Google, McDonald's, Unilever and Hundreds More Show Biden that 'We Mean Business' Tech Companies

(Credit: Ceres)

Hundreds of US business and investors have signed an open letter to President Biden to show their support for his commitment to climate action and for setting a federal climate target to reduce emissions. The letter, organized and published by We Mean Business and Ceres, encourages the Biden administration to formally adopt an emissions reduction target that will cut GHG emissions by at least 50% below 2005 levels by 2030, and to “place the country on a credible pathway to reach net-zero emissions by 2050.”

The Biden administration is expected to announce its “nationally determined contribution” (NDC), pursuant to the Paris Agreement, prior to the Leaders Summit on Climate it is hosting April 22-23.
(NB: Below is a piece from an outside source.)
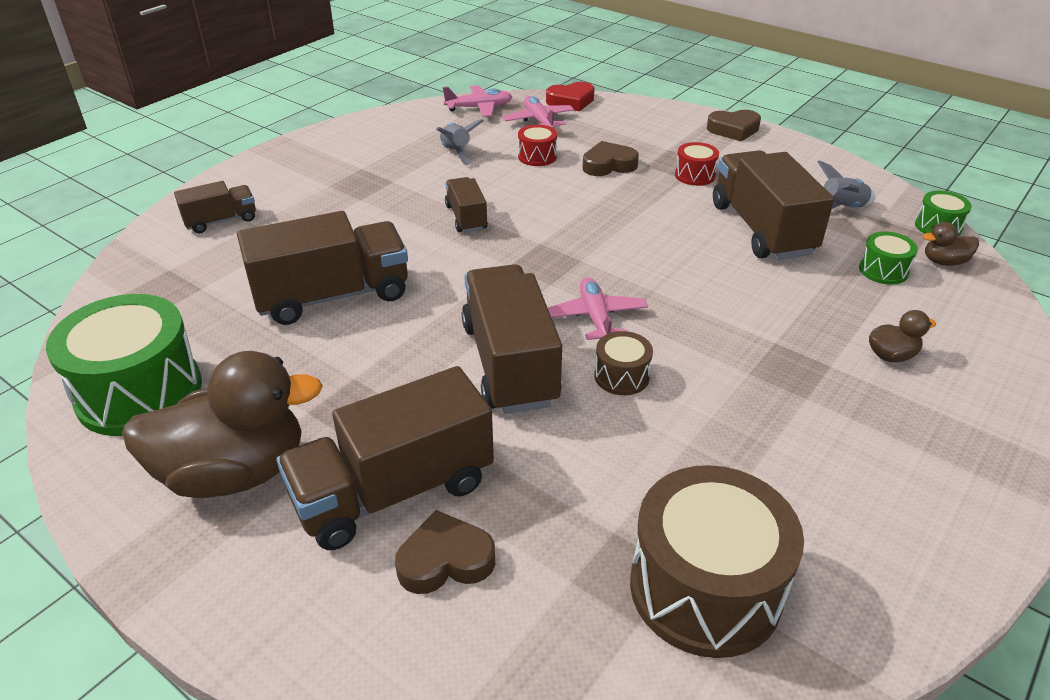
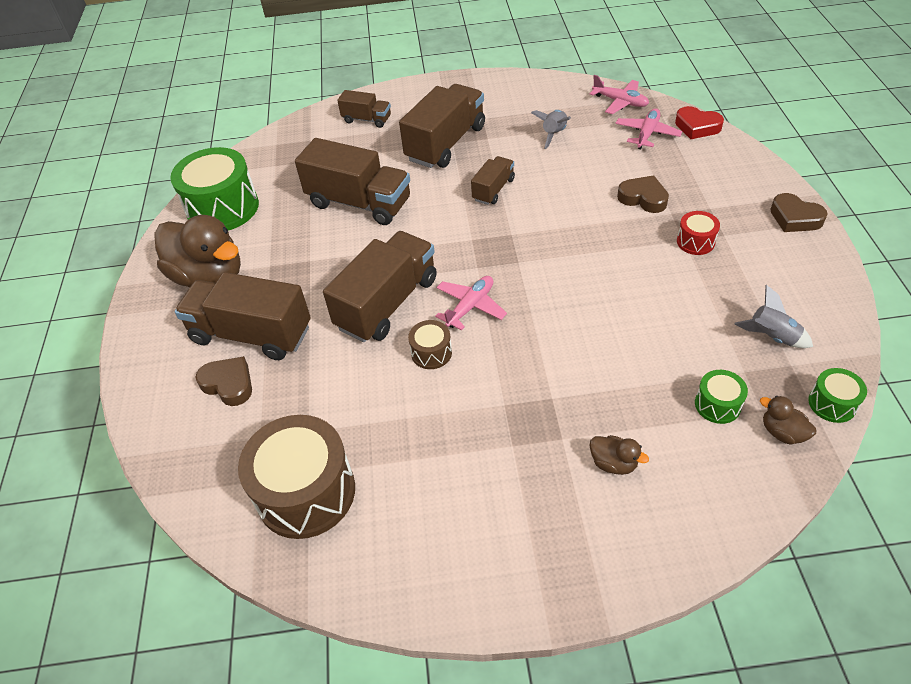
camera: 50 degrees right, 10 degrees up
red drum [518,125,557,166] -> none
brown truck [713,150,834,260] -> brown truck moved to [399,84,485,168]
We Mean Business is a global coalition of nonprofit organizations working businesses to take action on climate change. The coalition — which brings together organizations including BSR, CDP, Ceres, The B Team, The Climate Group, The Prince of Wales’s Corporate Leaders Group and the World Business Council for Sustainable Development — hopes to “catalyze business action to drive policy ambition and accelerate the transition to a zero-carbon economy.”

Business signatories of the letter collectively represent over $3 trillion in annual revenue. They range in size from SMEs to large multinational corporations, including: Apple, Ben & Jerry’s,  the Coca-Cola Company, Danone North America, Edison International, Etsy, Facebook, General Electric, Google, H&M, Hewlett Packard, IKEA, JLL, Johnson & Johnson, Kellogg Company, LafargeHolcim, Levi Strauss & Co., Lyft, MARS, MasterCard, McDonald’s, Microsoft, New Belgium Brewing, Nike, Ørsted North America, Ralph Lauren Corporation, Salesforce, Schneider Electric, Siemens, Starbucks, Stonyfield Organic, Unilever, VF Corporation, and Walmart, among others.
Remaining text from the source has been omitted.